Segment Start: Exercise text
Scale Up: Add 50% more pods every 60 seconds if CPU > 70%
Scale Down: Remove 25% of pods every 60 seconds if CPU < 70%
Stabilization: Wait 5 minutes before scaling down (prevent flapping)

Example Scenario:

Current: 3 pods @ 80% CPU
HPA calculates: 3 * (80% / 70%) = 3.43 → 4 pods
After 60 seconds: 4 pods deployed
CPU drops to 60%
HPA waits 5 minutes (stabilization)
CPU still at 60%
HPA scales down: 4 * 0.75 = 3 pods

6. Cluster Autoscaler

Configuration:

apiVersion: v1
kind: ConfigMap
metadata:
  name: cluster-autoscaler
  namespace: kube-system
data:
  config.yaml: |
    scaleDownEnabled: true
    scaleDownDelayAfterAdd: 10m
    scaleDownUnneededTime: 10m
    scaleDownUtilizationThreshold: 0.5
    maxNodeProvisionTime: 15m
    maxGracefulTerminationSec: 600

Scaling Triggers:

Scale Up: Pods in Pending state due to insufficient resources
Scale Down: Node utilization < 50% for 10 minutes

Example Scenario:

Current: 3 nodes (6 vCPU total)
HPA scales up: 10 pods × 500m CPU = 5 vCPU needed
Available: 6 vCPU (after overhead ~5.5 vCPU)
Pods fit: All 10 pods scheduled
Later: Traffic drops, HPA scales down to 3 pods
Node utilization: ~30% (below 50% threshold)
After 10 minutes: Cluster Autoscaler removes 1 node
New state: 2 nodes (4 vCPU total)

7. CoreDNS (Service Discovery)
Segment End: Exercise text
Segment Start: Dataset
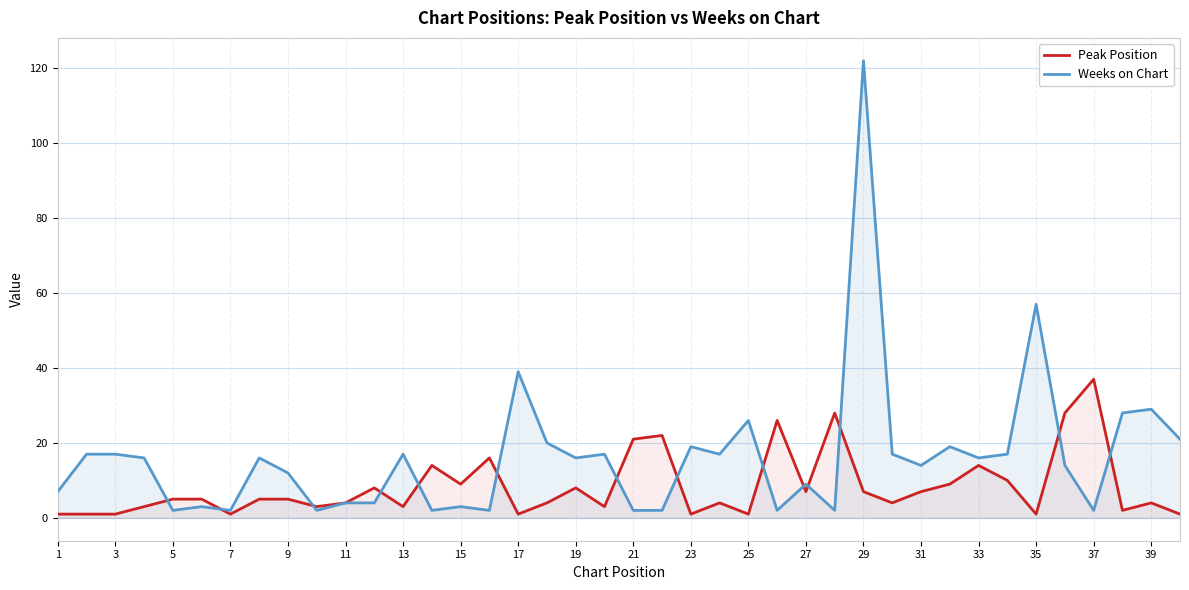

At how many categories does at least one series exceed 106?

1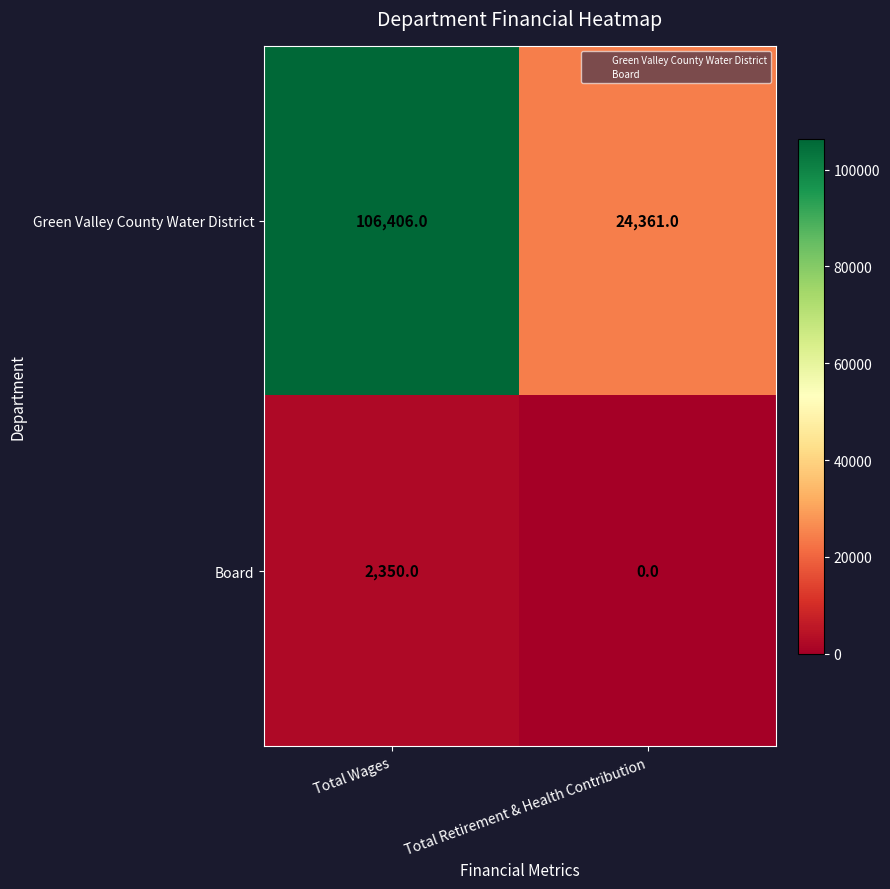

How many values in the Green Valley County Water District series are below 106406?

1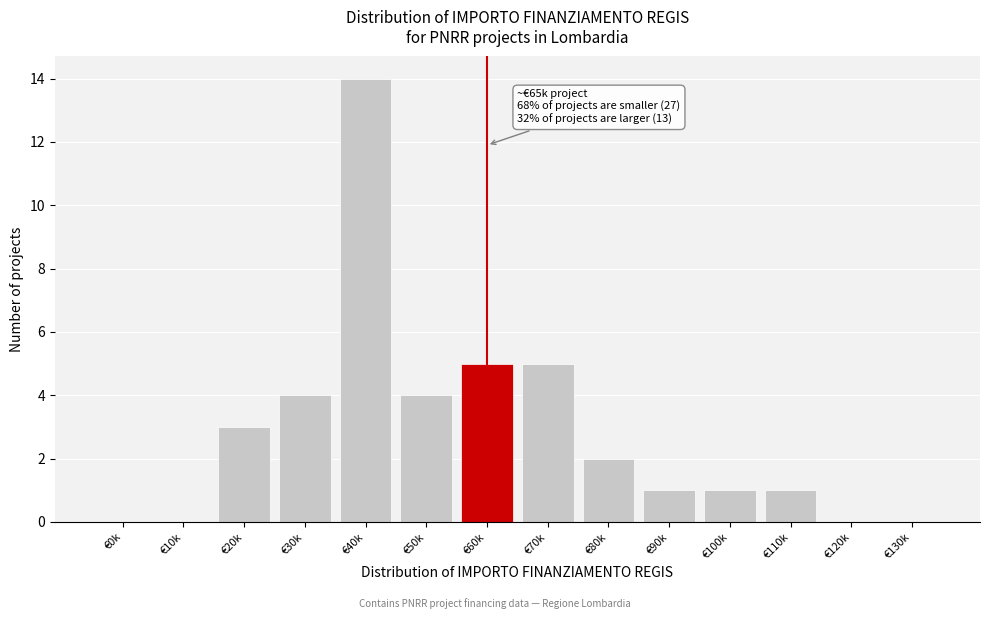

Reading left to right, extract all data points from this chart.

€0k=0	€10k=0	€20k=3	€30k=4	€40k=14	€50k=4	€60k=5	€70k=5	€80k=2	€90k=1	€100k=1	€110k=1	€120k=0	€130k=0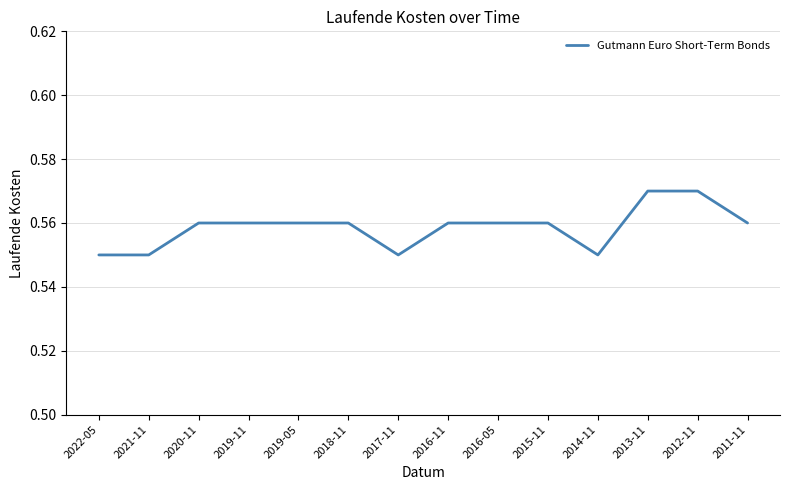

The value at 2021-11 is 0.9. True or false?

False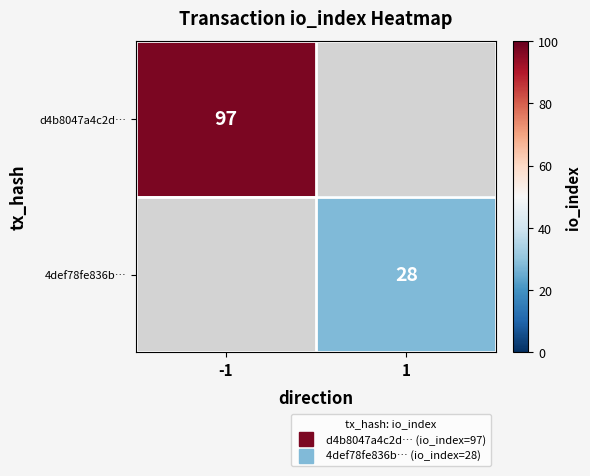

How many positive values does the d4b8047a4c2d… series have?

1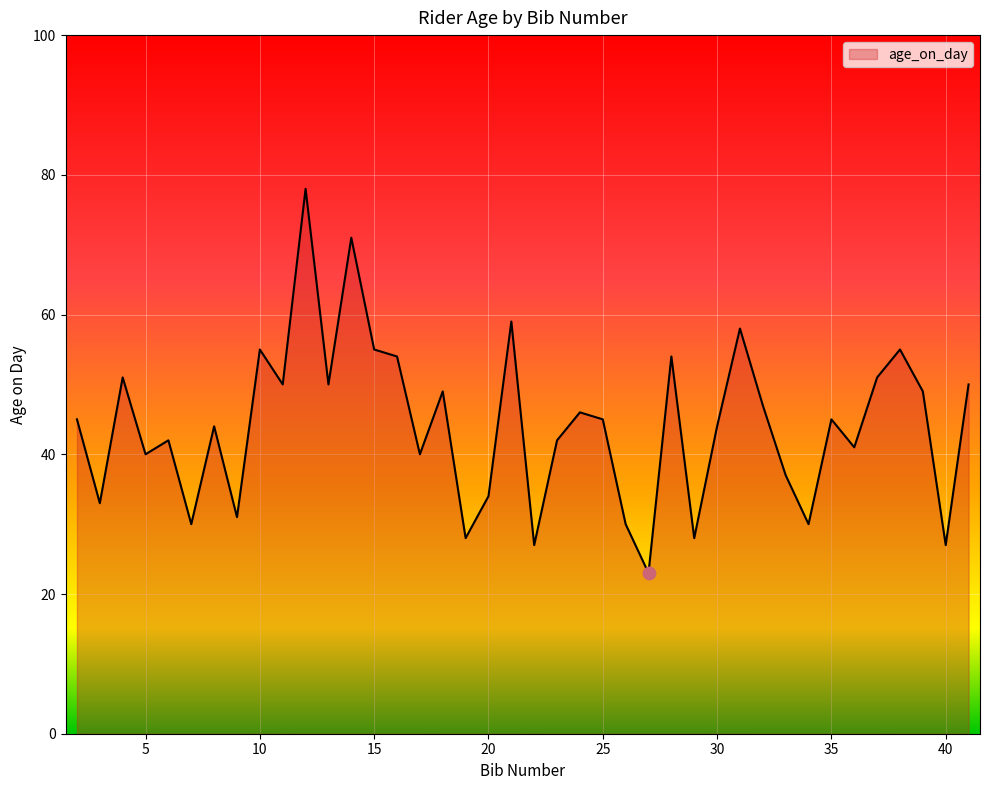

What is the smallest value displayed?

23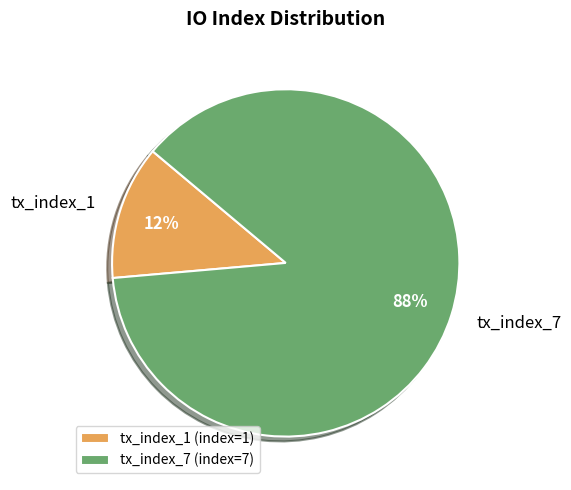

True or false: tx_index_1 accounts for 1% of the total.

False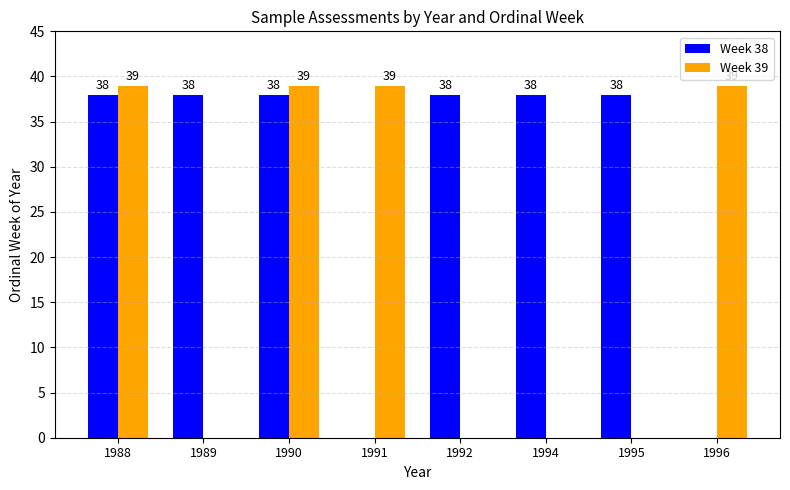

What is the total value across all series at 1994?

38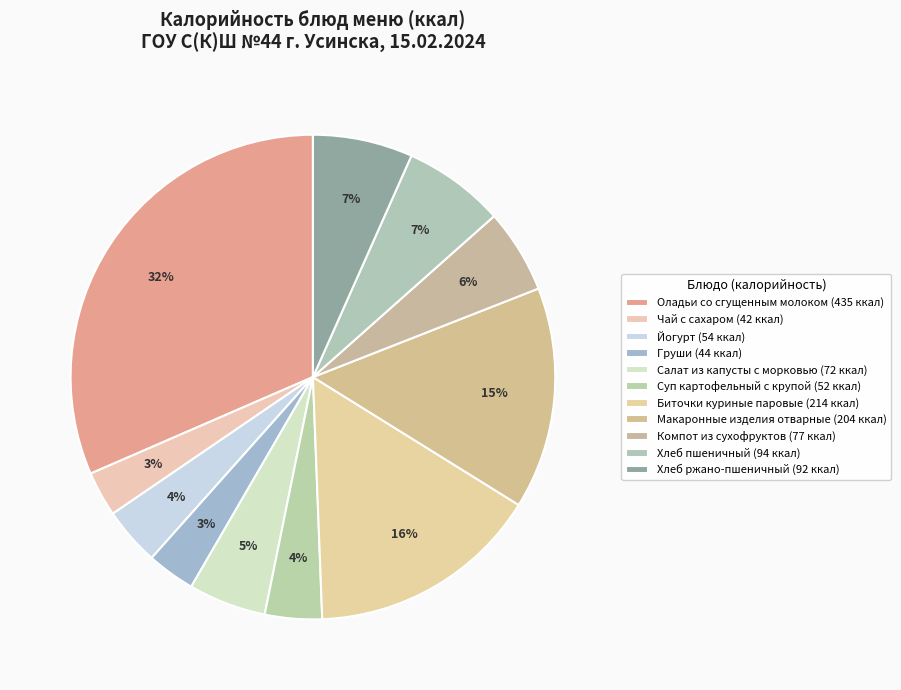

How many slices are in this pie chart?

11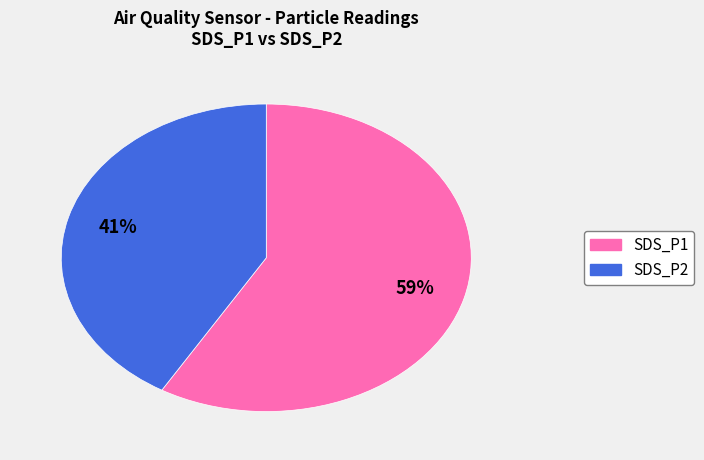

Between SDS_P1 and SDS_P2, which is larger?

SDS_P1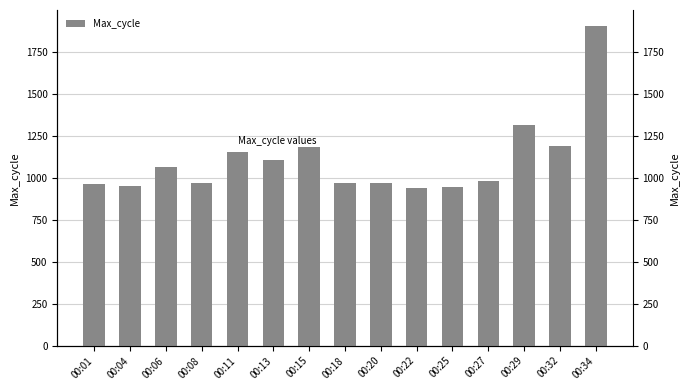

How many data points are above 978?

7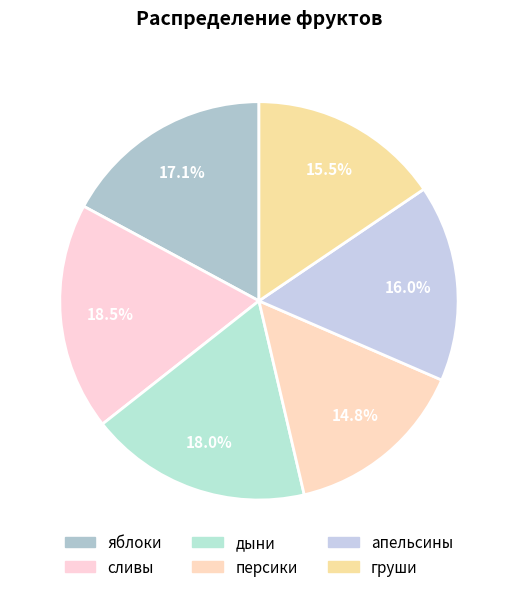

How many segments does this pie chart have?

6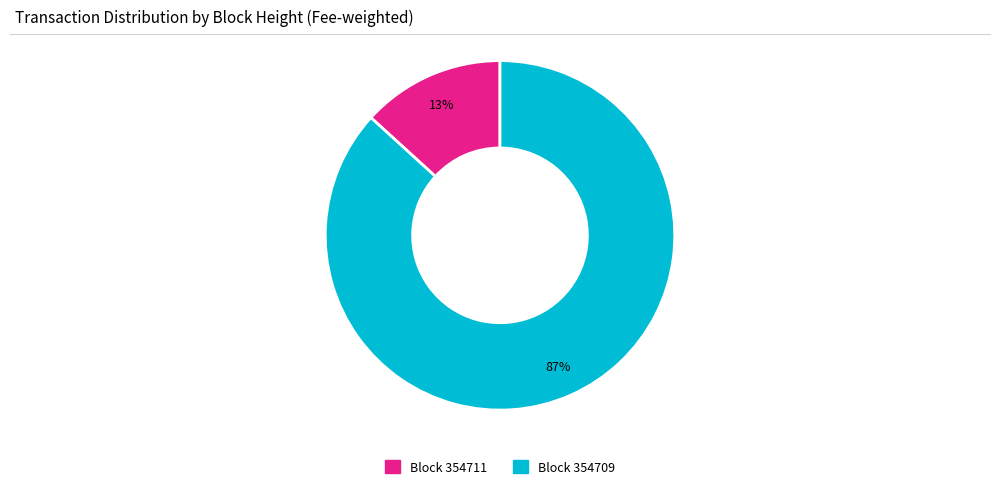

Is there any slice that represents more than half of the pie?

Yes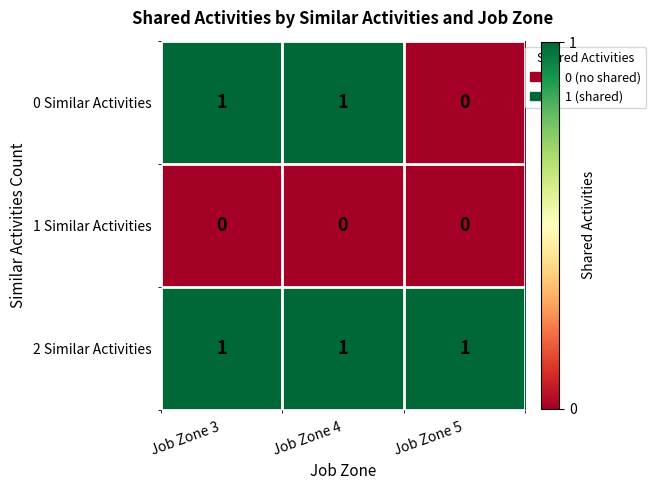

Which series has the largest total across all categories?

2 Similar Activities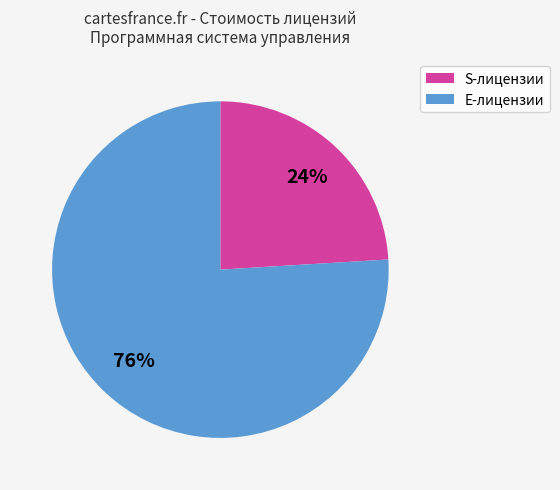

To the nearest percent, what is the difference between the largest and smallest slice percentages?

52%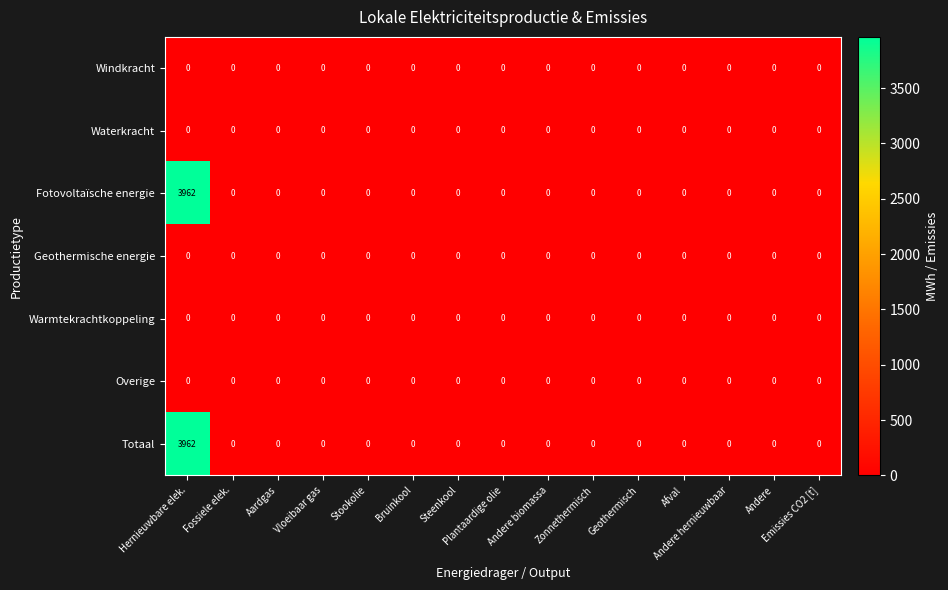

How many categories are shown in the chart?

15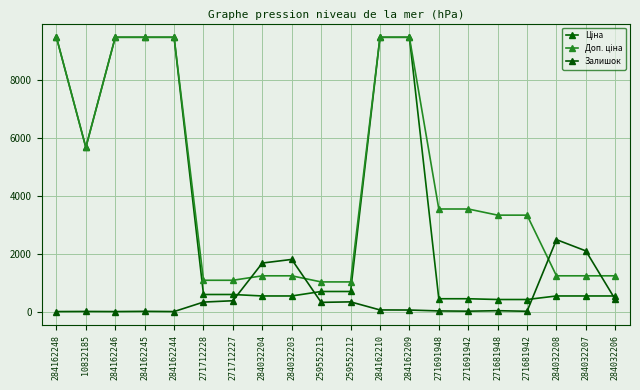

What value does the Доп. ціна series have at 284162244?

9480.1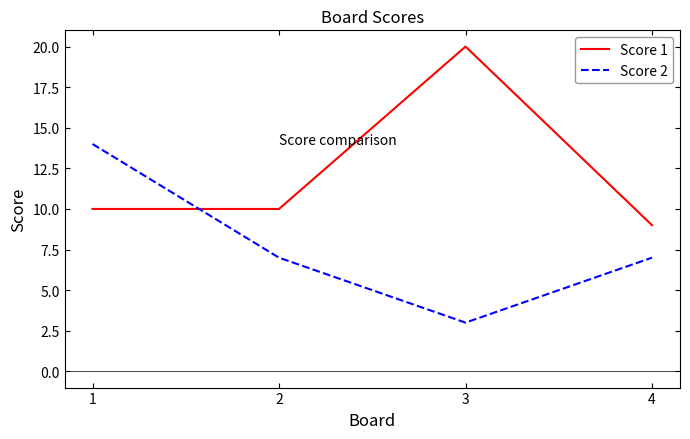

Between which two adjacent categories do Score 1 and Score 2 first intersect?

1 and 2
Segment End: Dataset
### Exercise 1
Decide whether each statement below agrees with the autoscaling text above. Answer yes or no for each, and quote the deciding words of the text.
(a) The Cluster Autoscaler waits 10 minutes after adding a node before it scales down.
(b) The Cluster Autoscaler scales up when node utilization rises above 50%.
(c) In the first example scenario, the HPA waits 10 minutes before scaling down.
### Exercise 2
Answer these questions from the autoscaling text above:
(a) In which namespace is the cluster-autoscaler ConfigMap placed?
(b) What share of pods is removed every 60 seconds when scaling down?
(c) How many nodes remain after the Cluster Autoscaler removes a node in the second example scenario?

### Answer 1
(a) Yes: "scaleDownDelayAfterAdd: 10m"
(b) No: "Scale Up: Pods in Pending state due to insufficient resources"
(c) No: "HPA waits 5 minutes (stabilization)"

### Answer 2
(a) kube-system
(b) 25%
(c) 2 nodes (4 vCPU total)